Gemeinschaft mit dem Herrn
Der Herr Jesus lud die sieben Jünger ein: «Kommt her, frühstückt!» Dieses Frühstück spricht von der wiedererlangten Gemeinschaft des Volkes Israel mit dem Herrn. Das ist sehr schön zu sehen. In dieser gemeinsamen Mahlzeit sehen wir, wie die Gläubigen aus Israel in einer wunderbaren Beziehung zu ihrem Messias stehen werden. Eine lange Zeit war diese Beziehung unterbrochen. Doch in der Zukunft wird sie völlig wiederhergestellt sein. Wunderbares Ergebnis: Das Volk Israel wird im ersehnten Hafen des Tausendjährigen Reichs mit dem Herrn Jesus Gemeinschaft haben und gläubige Menschen aus den Nationen kommen hinzu, um an diesem Segen teilzuhaben.
Schluss
Wie wunderbar und gross sind doch die Ergebnisse des Erlösungswerks, das der Herr Jesus am Kreuz vollbracht hat! Wir sind persönlich sehr glücklich, dass wir aufgrund dieses Werks Vergebung unserer Sünden besitzen und einmal im Haus des Vaters sein werden. Aber der Tod unseres Erlösers hat darüber hinaus weitreichende Auswirkungen auf andere Menschen zu anderen Zeiten.

_MATERIAL_
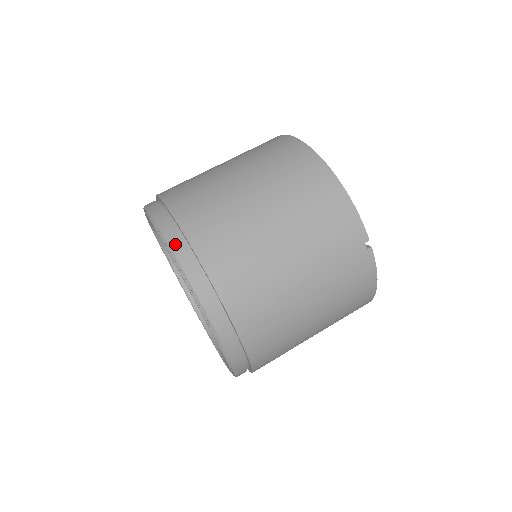
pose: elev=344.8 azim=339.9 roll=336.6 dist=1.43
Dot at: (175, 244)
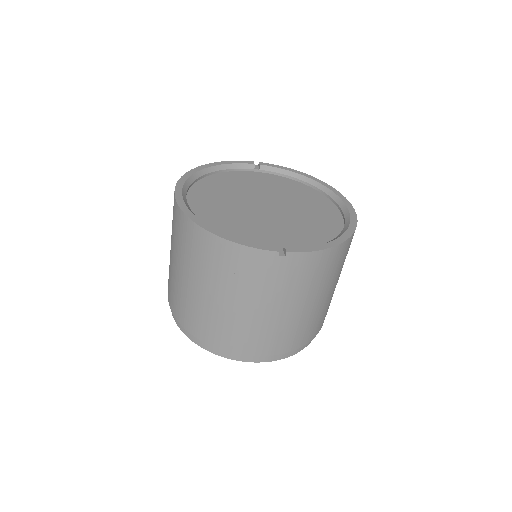
Dot at: (192, 338)
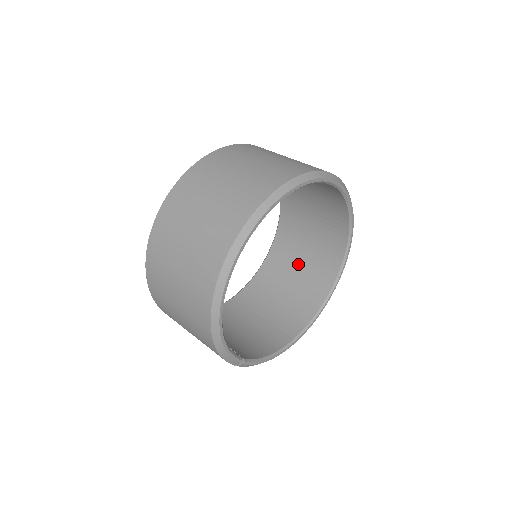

_HINWEISE ZUR AUFGABE_
Schreib aus dem Textabschnitt über die Gemeinschaft mit dem Herrn alles von „Gemeinschaft mit dem“ bis hinunter zu „diesem Segen teilzuhaben.“ ab und tausche dabei „Mahlzeit“ gegen „Speise“. Das Material wird hier nicht gebraucht.

_LÖSUNG_
Gemeinschaft mit dem Herrn
Der Herr Jesus lud die sieben Jünger ein: «Kommt her, frühstückt!» Dieses Frühstück spricht von der wiedererlangten Gemeinschaft des Volkes Israel mit dem Herrn. Das ist sehr schön zu sehen. In dieser gemeinsamen Speise sehen wir, wie die Gläubigen aus Israel in einer wunderbaren Beziehung zu ihrem Messias stehen werden. Eine lange Zeit war diese Beziehung unterbrochen. Doch in der Zukunft wird sie völlig wiederhergestellt sein. Wunderbares Ergebnis: Das Volk Israel wird im ersehnten Hafen des Tausendjährigen Reichs mit dem Herrn Jesus Gemeinschaft haben und gläubige Menschen aus den Nationen kommen hinzu, um an diesem Segen teilzuhaben.